> _DOCUMENT EXTRACT_
The move comes just as the NFL’s personnel men were ramping up their travels across the country for the pro-day workouts of the college draft prospects.
Thirty of the 32 NFL teams were represented at Oklahoma's pro day Wednesday, and all 32 teams were present Thursday at the workout in South Carolina for prospects of national runner-up Clemson.
Pro day workouts on college campuses began on March 5 and are scheduled to continue through April 9, when Alabama quarterback Tua Tagovailoa is due to hold a private workout.
But it appears Thursday’s on-campus meetings will be the last ones to be well attended by NFL teams. Michigan canceled its pro day, scheduled for Friday. Penn State, Vanderbilt and Texas A&M were among schools that called off or suspended plans for their pro days. The Southeastern Conference canceled all athletic activities at its school through the end of March.
Besides the Bills, other teams to announce that they would restrict travel for coaches and scouts included the Atlanta Falcons, Detroit Lions, Green Bay Packers, Jacksonville Jaguars, Kansas City Chiefs, Miami Dolphins, Minnesota Vikings, New York Giants and Jets, Pittsburgh Steelers, Philadelphia Eagles, San Francisco 49ers, Tampa Bay Buccaneers and Washington Redskins.
NFL agents and media reported that teams also have started canceling the pre-draft visits by prospects to their facilities. Each team is allowed to bring in 30 prospects before the draft, which is scheduled for April 23-25 in Las Vegas.
The NFL also canceled its annual ownership meeting that was scheduled to be held in West Palm Beach, Fla., from March 29 through April 1. That’s not as big a deal, because meetings of owners and league executives can be done remotely. And the NFL has a spring meeting set for May 19-20 in Marina Del Rey, Calif., where rules changes could be voted upon.
An NFL spokesman said it’s a club decision whether or not to bring draft prospects into the team facility.

> _WORK INSTRUCTIONS_
A - Name every school that the passage on NFL pre-draft workouts says canceled or suspended its pro day.
B - Take the passage on NFL pre-draft workouts further, starting right after its final sentence.

> _RECORD EXTRACTS_

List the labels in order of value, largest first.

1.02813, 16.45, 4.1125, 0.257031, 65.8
--
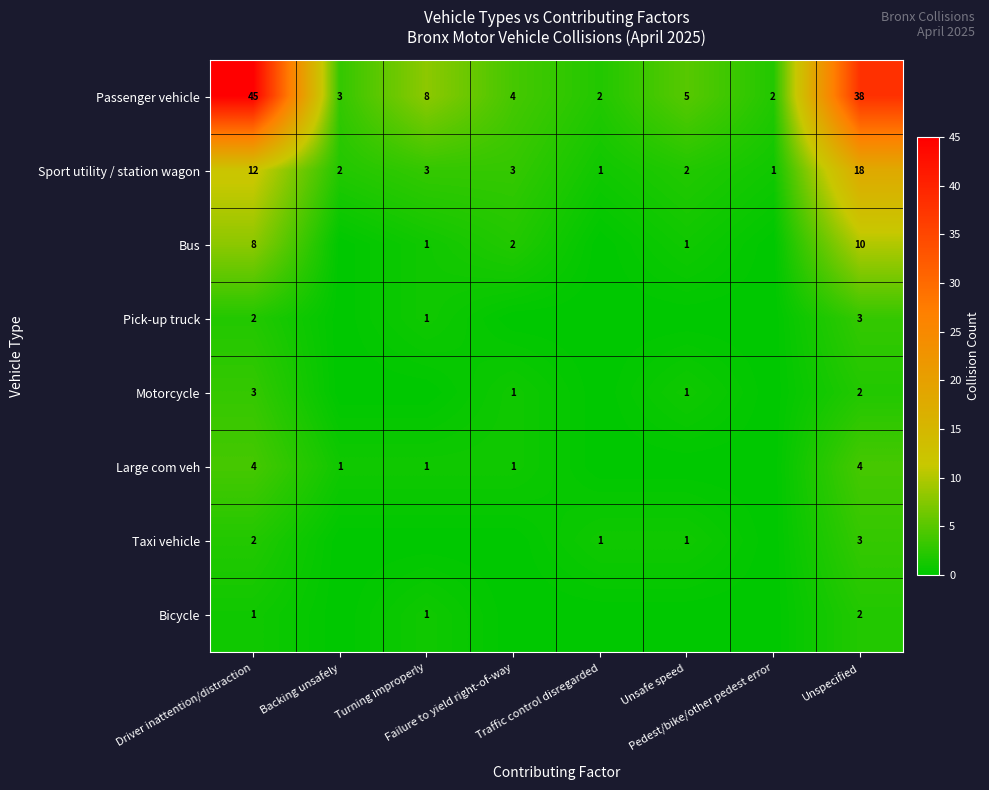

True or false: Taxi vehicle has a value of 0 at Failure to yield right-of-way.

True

> _WRITTEN ANSWERS_
A - Michigan, Penn State, Vanderbilt, Texas A&M

B -
However, objections to the extra travel the visits would entail continued to be raised by agents on social media.
“As an agent, it’s my strong recommendation that my players don’t travel for any team visits,” agent Mike McCartney tweeted. “With 12 or more games played, an all-star game and combine for most, teams have enough information to make an informed draft decision.”
Others chimed in with the same viewpoint.
“We have 1-4 years of game tape, 300-plus prospects attended the combine, teams were in attendance at all-star practices and games,” said Daniel Jeremiah, the NFL Network analyst and former NFL scout. “That’s a lot of info to properly evaluate this class. Also, every pro day is videoed by the school and distributed to all 32 teams.”
Nevertheless, the restrictions will change the way teams scout for the next six weeks. Bills General Manager Brandon Beane talked last month at the NFL Scouting Combine about how much he values the pro days and the draft visits because the number of formal interview sessions at the combine was cut for each team from 60 to 45.
"So I’ve got to figure out how we can make up for losing these 15 guys," Beane said. "We’ll still get out. I may find myself out on the road even more in March to try to get my hands on as many guys as I can because I really want to get to meet as many as I can before I would turn the card in and say this guy is going to be a Buffalo Bill."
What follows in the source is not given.